In 1907 another Liberty Bell appeared created by Herbert Mills. It used the same symbols as Fey’s slot machine. Soon after, another version with patriotic symbols on the reels was launched. And then the Operator’s Bell which had a gum-vending attachment. 

Since the gum had a fruit flavour, the symbols were changed into fruit symbols like lemons, cherries, oranges and plums. The bell was kept, and a picture of the stick of Bell-Fruit Gum (the original BAR) was added. So, the classic slots were born.

It wasn’t until 1963, that Bally developed the first fully electromechanical slot machine called Money Honey, a slot that had an automatic payout of up to 500 coins. 

Things began evolving at a faster pace, and in 1976 in California, the first video slot machine was launched. The manufacturing company was bought by IGT in 1978, and with ever-increasing popularity, the slot machines soon took over the Las Vegas Strip, and after that… the world.

From the One Armed Bandit to 3D Slots

Things have quickly evolved.
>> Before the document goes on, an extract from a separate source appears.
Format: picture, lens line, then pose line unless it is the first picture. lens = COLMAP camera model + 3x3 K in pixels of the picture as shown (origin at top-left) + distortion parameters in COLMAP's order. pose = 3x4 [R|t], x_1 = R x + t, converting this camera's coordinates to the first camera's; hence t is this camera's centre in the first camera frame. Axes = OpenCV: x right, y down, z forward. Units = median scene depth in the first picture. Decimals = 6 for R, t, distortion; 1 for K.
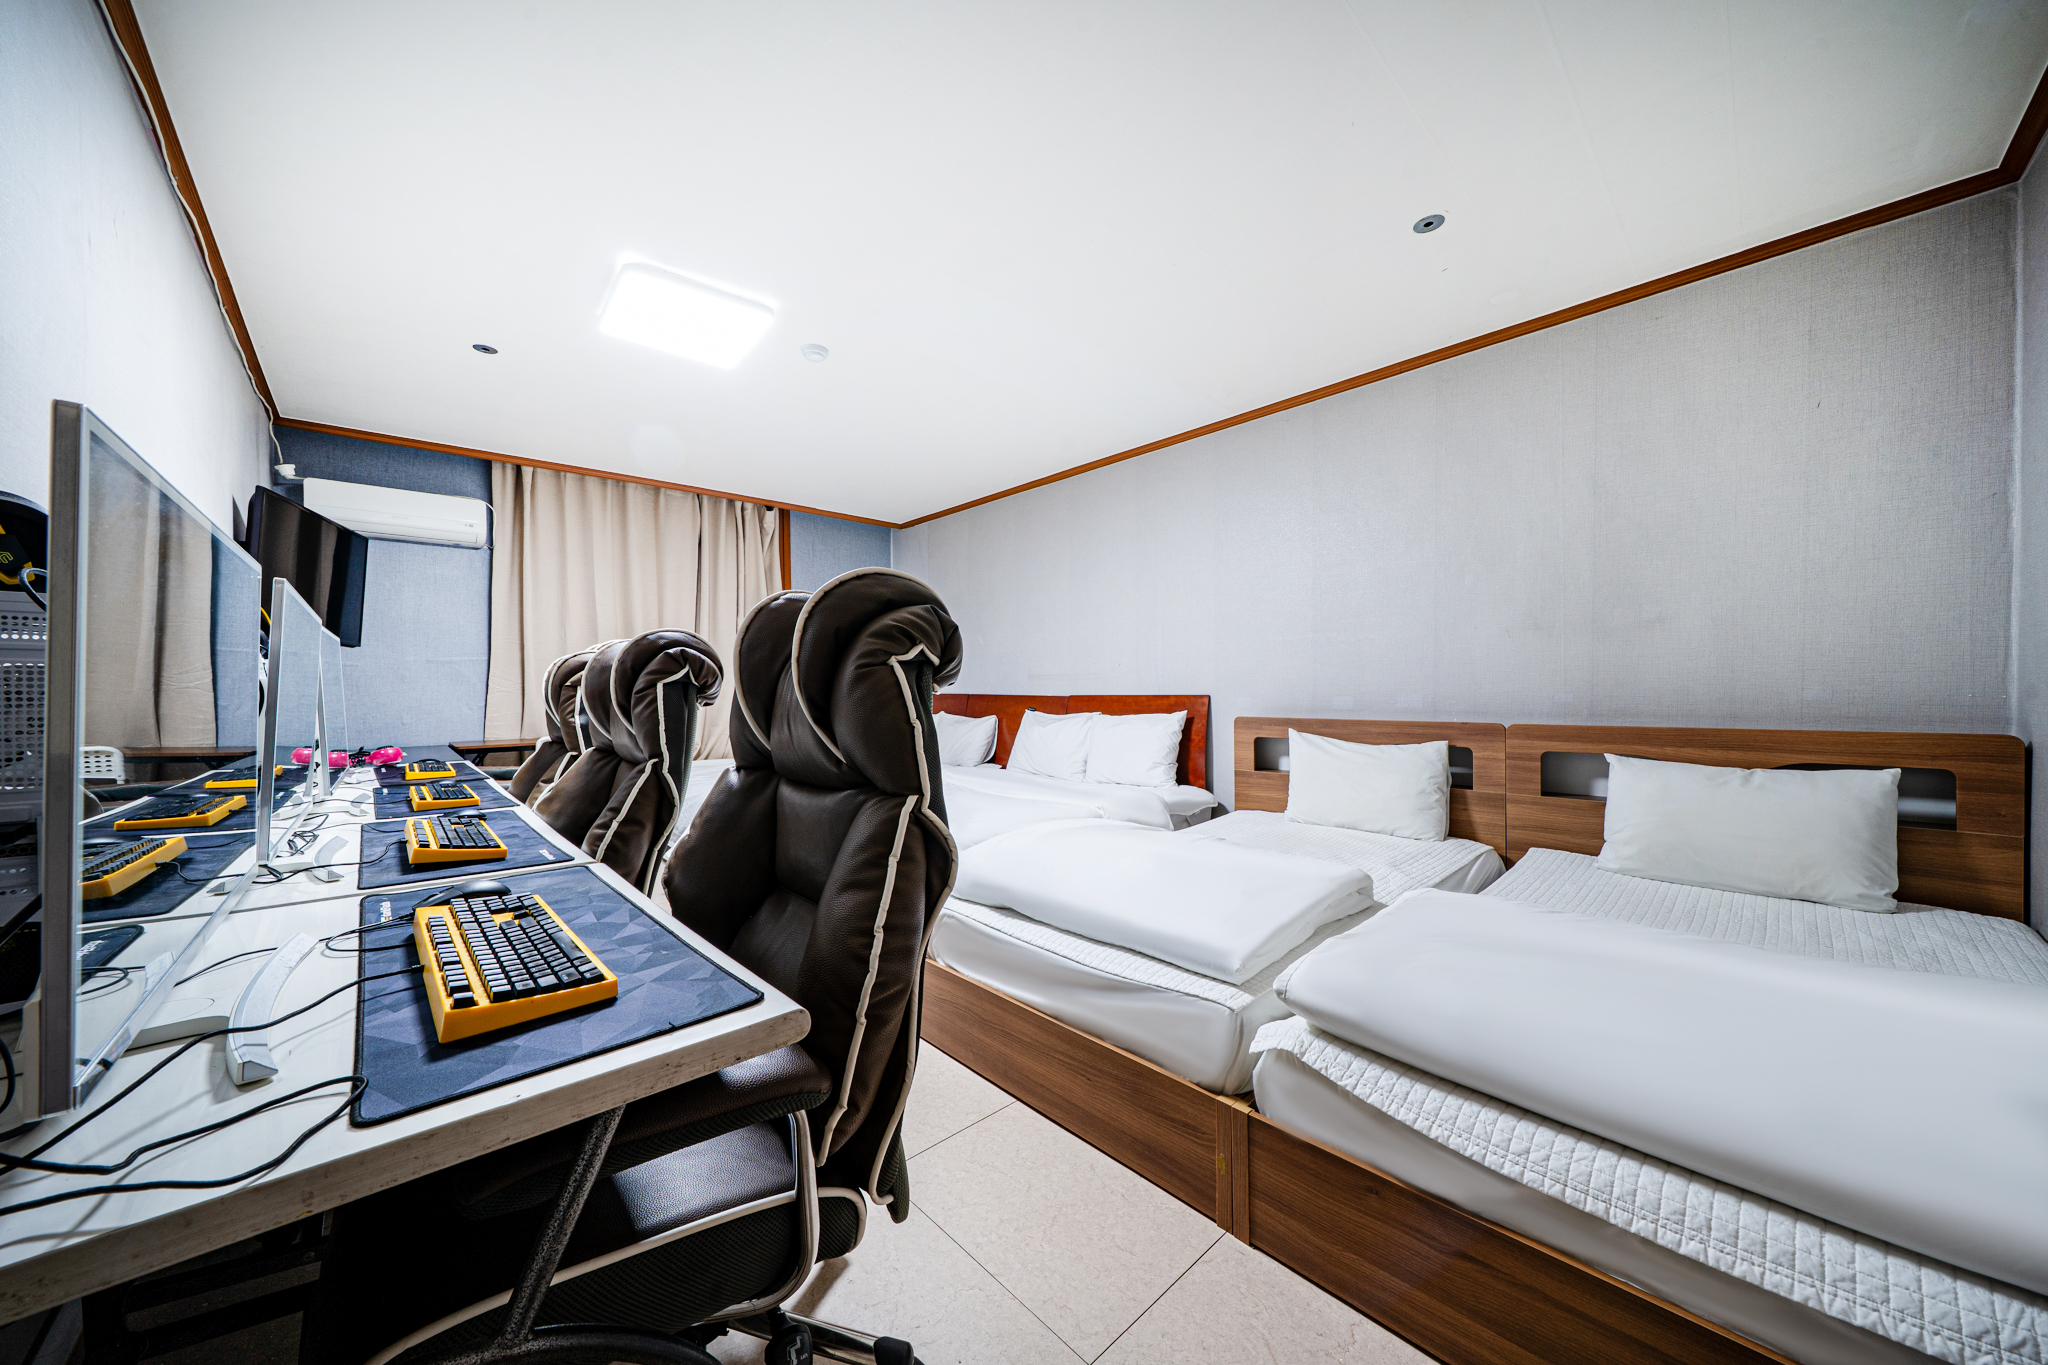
lens RADIAL K [[701.1, 0, 1016.3], [0, 701.1, 691.7], [0, 0, 1]] dist [-0.001267, -0.000151]
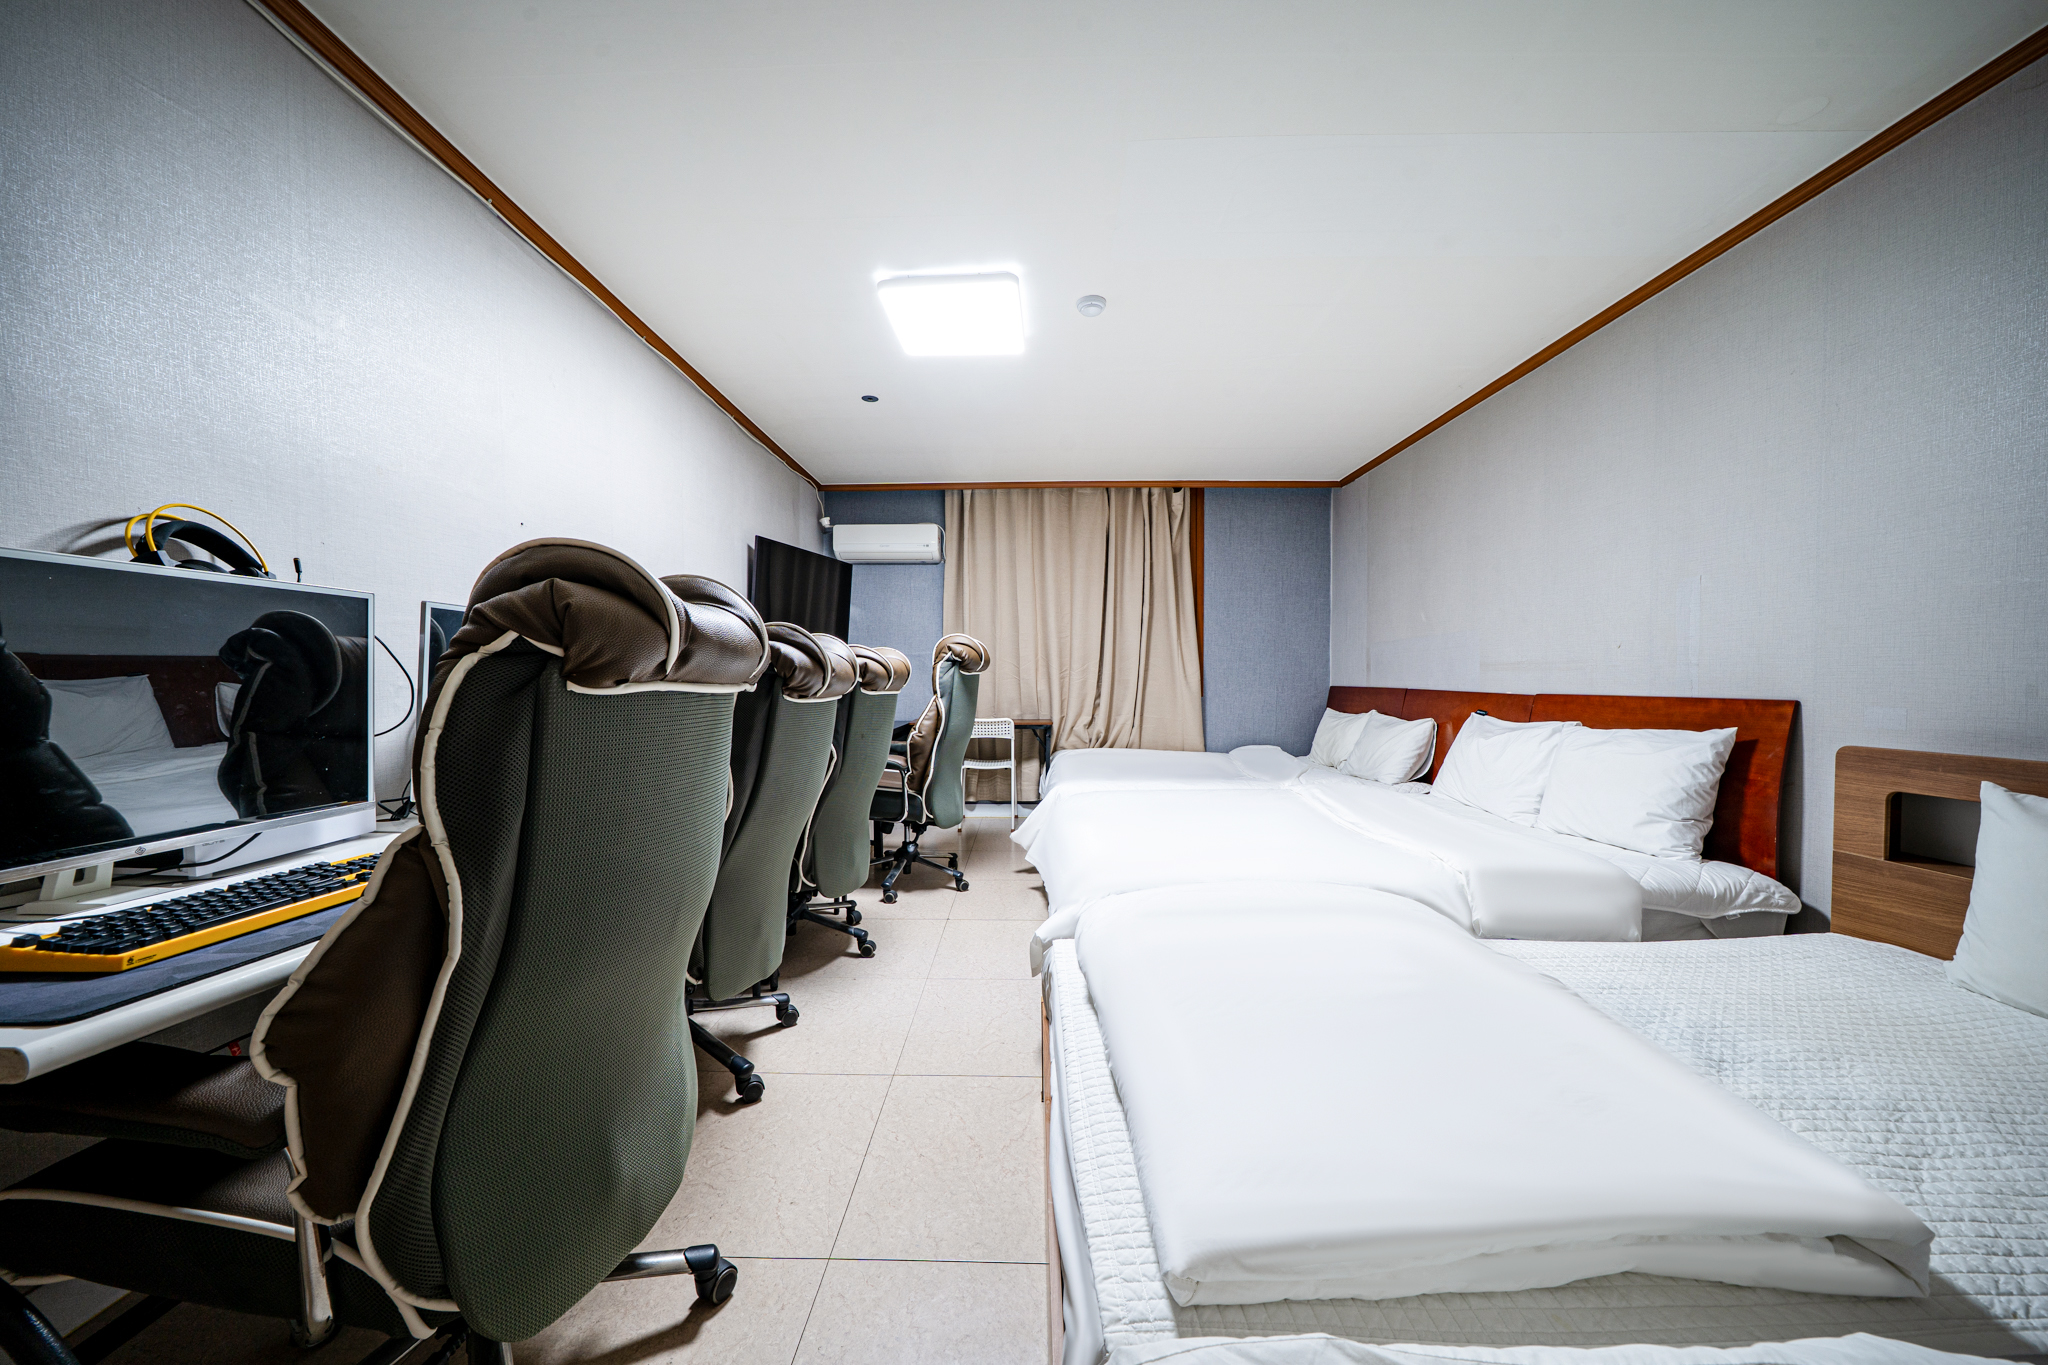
lens RADIAL K [[701.1, 0, 1016.3], [0, 701.1, 691.7], [0, 0, 1]] dist [-0.001267, -0.000151]
pose [[0.728765, 0.022828, -0.684384, 0.204189], [-0.011515, 0.999711, 0.021084, -0.006177], [0.684667, -0.007485, 0.728817, 0.210441]]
The first slot machine to feature bonus rounds and bring us closer to the slots we know and love today was WMS’ Reel ‘Em In which appeared in 1996. 

Software providers from all over the world continued improving on design, functionality and gameplay and now we can play slots online and on mobile, for real money, or even free slots in demo mode.
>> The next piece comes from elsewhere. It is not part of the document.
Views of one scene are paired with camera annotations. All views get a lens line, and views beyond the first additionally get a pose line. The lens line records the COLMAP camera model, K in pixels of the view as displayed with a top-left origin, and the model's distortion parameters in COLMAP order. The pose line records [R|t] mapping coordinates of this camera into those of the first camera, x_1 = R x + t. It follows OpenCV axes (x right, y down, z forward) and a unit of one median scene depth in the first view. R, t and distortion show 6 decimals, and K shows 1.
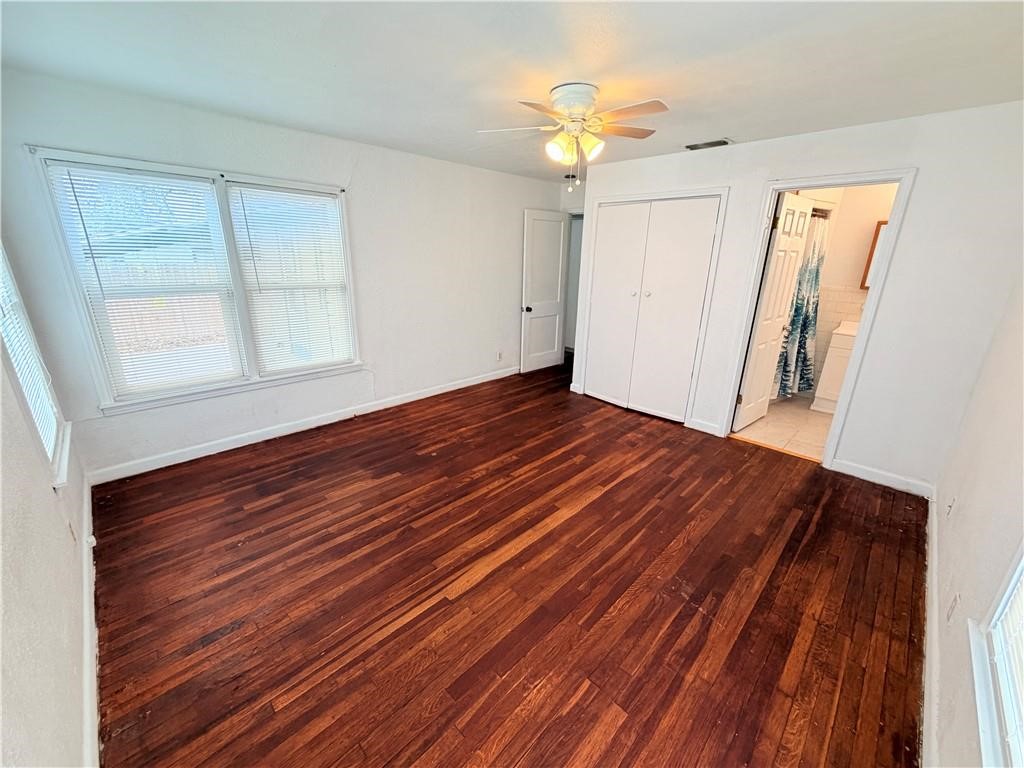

Nowadays, the arm was replaced by a button, and the machines are covered in lights, sounds and flashy colours to make them stand out in crowded brick and mortar casinos. More and more players are playing online, where slots have a much similar interface to that of a normal video game. 

Classic slots are still popular, although they have seen many changes. A great example of this comes from the beloved software provider Yggdrasil

The company actually created an online slot machine called The One Armed Bandit, but it’s nothing like the original game. Expect 3D graphics, epic sound effects, a Wild Wild West theme and plenty of bonus features. 
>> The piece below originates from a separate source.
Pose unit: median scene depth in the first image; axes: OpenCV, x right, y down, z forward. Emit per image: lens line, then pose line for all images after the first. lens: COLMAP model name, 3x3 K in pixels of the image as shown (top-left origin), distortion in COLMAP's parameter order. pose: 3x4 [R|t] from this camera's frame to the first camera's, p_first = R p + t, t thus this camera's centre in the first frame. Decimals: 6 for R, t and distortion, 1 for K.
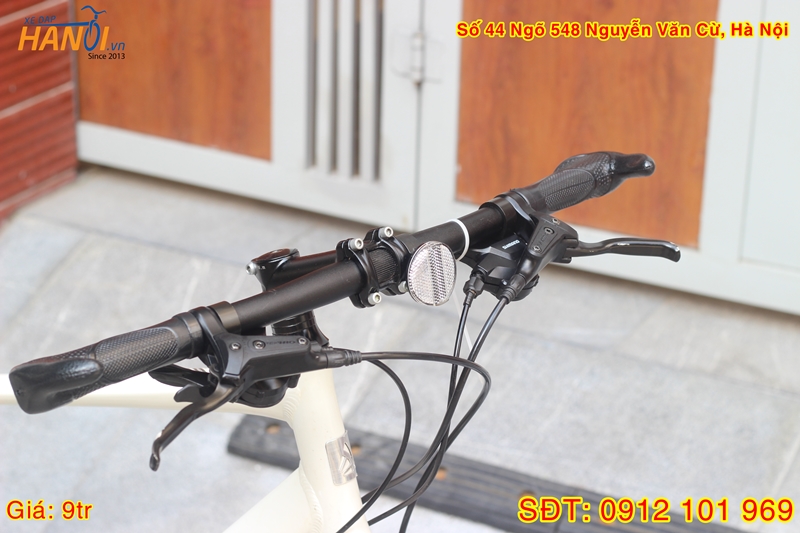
lens RADIAL K [[1821.9, 0, 400.0], [0, 1821.9, 266.5], [0, 0, 1]] dist [-0.095778, -0.139018]
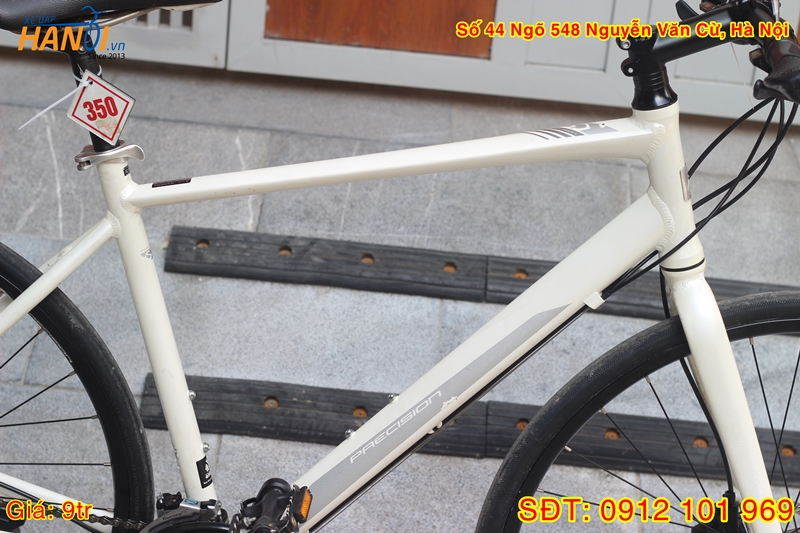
lens RADIAL K [[1821.9, 0, 400.0], [0, 1821.9, 266.5], [0, 0, 1]] dist [-0.095778, -0.139018]
pose [[0.895807, -0.127988, 0.425616, -0.453330], [0.099534, 0.991087, 0.088541, 0.015745], [-0.433155, -0.036953, 0.900562, -0.067948]]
This is a clear testament to the way slots have evolved. Long gone are the days of small payouts and mechanical reels. Sure, we will always have a place in our hearts for these old-school slots, but it’s time to step into the future with online slots. 

The payouts are better, the RTPs, volatility levels, gameplay, everything is improved. And the best part is that you can play completely safe with no worries because everything is licensed and regulated and you can even get free spins bonuses to improve your chances of winning. Slots are no longer one-armed bandits, they’re fun-filled one click away potential winning machines.  

FAQ – Frequently Asked Questions about the One-Armed Bandit

These are the most frequently asked questions about one-armed bandits and easy to understand answers for all of them. If you have any more questions, feel free to contact us and we’ll help you out.

Who invented the one-armed bandit?

Opinions are split on this one as to which machine is actually considered the “father of slots”, but generally it’s considered that Charles Fey was the inventor of the one-armed bandit classic slot machine called Liberty Bell in the 19th century. 

How did old slot machines work?

Old-school slot machines did not have a Random Number Generator and instead worked in a mechanical way. You choose a machine, make a bet, and pull the lever to spin the reels. Each reel stops at a random position. If the reels stop in a way that forms a line of the same symbols, you win. 

How does a one-armed bandit work?

The vintage classic slots with a lever are a little bit different than modern ones today. Instead of everything being automated, it was mechanical. So when you pull the lever it sets off a clock and releases the brake holding the wheels. When you let go of the lever, the spring activates the ‘kicker’ which sends the wheels spinning.  

Are one arm bandits rigged?

There are very few remaining actual one-armed bandits that haven’t been replaced with newer options. While in the past there were several ways to trick the system into paying out, they won’t work anymore. Nowadays there are a lot of regulations in place and if you play only at safe, legal and licensed casinos then games can’t be rigged.